Einige der innergesellschaftliche Folgen dieser Globalprozesse nennt Krauss „nihilistisch gegenüber den Grundinhalten der eigenen, europäisch ´gewachsenen´, säkular-demokratischen Leitkultur“ und veranschaulicht als praktische Folgen: „den einheimischen Bevölkerungen“ werden „die sozialen Folgekosten dieser neuen globalen Herrschaftsstrategie in Gestalt von Zuwanderungsghettos, Parallelgesellschaften, Sozialdemontage, höheren Abgabelasten aufgebürdet“. Und wer, so Krauss weiter, „sich der neuen kapitalistischen Verbündungsstrategie mit nichtwestlich-despotischen Herrschaftsträgern […] widersetzt und den wachsenden Migrationsimport zusätzlicher reaktionärer Denk- und Verhaltensweisen kritisiert, wird als ´rassistisch´, ´fremdenfeindlich´, ´rechtslastig´, ´islamophob´ etc. gebrandmarkt.“
*„Der Grundfehler der deutschen Islam- und Integrationsdebatte besteht darin – und hier arbeiten Islamisten und antimuslimische Rechtspopulisten seltsamerweise Hand in Hand! –, dass die Individuen allzu oft auf religiöse oder ethnische Gruppenidentitäten reduziert werden, was die Emanzipation des Einzelnen behindert und die Entwicklung von Parallelgesellschaften fördert.

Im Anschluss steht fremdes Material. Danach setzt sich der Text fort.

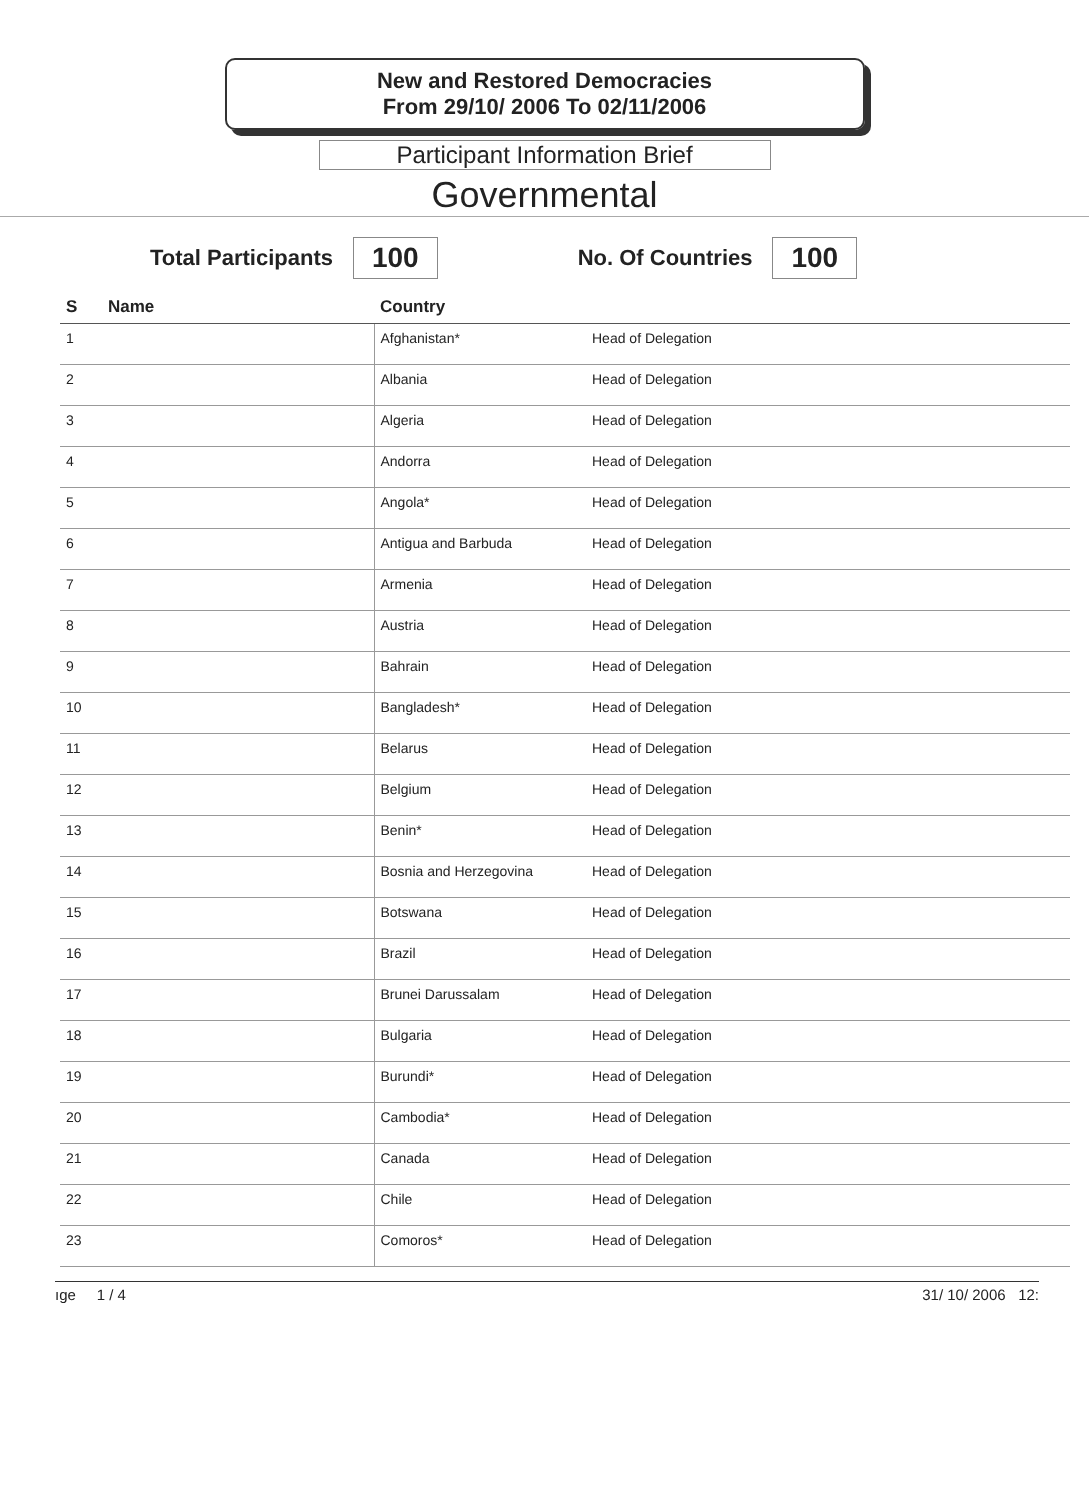New and Restored Democracies
From 29/10/ 2006 To 02/11/2006
Participant Information Brief
Governmental
Total Participants 100 No. Of Countries 100
| S | Name | Country | |
| --- | --- | --- | --- |
| 1 | | Afghanistan* | Head of Delegation |
| 2 | | Albania | Head of Delegation |
| 3 | | Algeria | Head of Delegation |
| 4 | | Andorra | Head of Delegation |
| 5 | | Angola* | Head of Delegation |
| 6 | | Antigua and Barbuda | Head of Delegation |
| 7 | | Armenia | Head of Delegation |
| 8 | | Austria | Head of Delegation |
| 9 | | Bahrain | Head of Delegation |
| 10 | | Bangladesh* | Head of Delegation |
| 11 | | Belarus | Head of Delegation |
| 12 | | Belgium | Head of Delegation |
| 13 | | Benin* | Head of Delegation |
| 14 | | Bosnia and Herzegovina | Head of Delegation |
| 15 | | Botswana | Head of Delegation |
| 16 | | Brazil | Head of Delegation |
| 17 | | Brunei Darussalam | Head of Delegation |
| 18 | | Bulgaria | Head of Delegation |
| 19 | | Burundi* | Head of Delegation |
| 20 | | Cambodia* | Head of Delegation |
| 21 | | Canada | Head of Delegation |
| 22 | | Chile | Head of Delegation |
| 23 | | Comoros* | Head of Delegation |
ıge 1 / 4 31/ 10/ 2006 12:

Entgegen solcher Stereotypisierungen setzt die Kritische Islamkonferenz auf das Leitbild der „transkulturellen Gesellschaft“, in der jeder Einzelne die Chance erhält, sein Leben im Rahmen einer menschenrechtlich normierten Gesellschaftsordnung autonom zu gestalten, und in der kulturelle Vielfalt tatsächlich als Bereicherung, statt als Bedrohung, erlebt werden kann.“* (Abschlusserklärung der Kritischen Islamkonferenz 2013)[6]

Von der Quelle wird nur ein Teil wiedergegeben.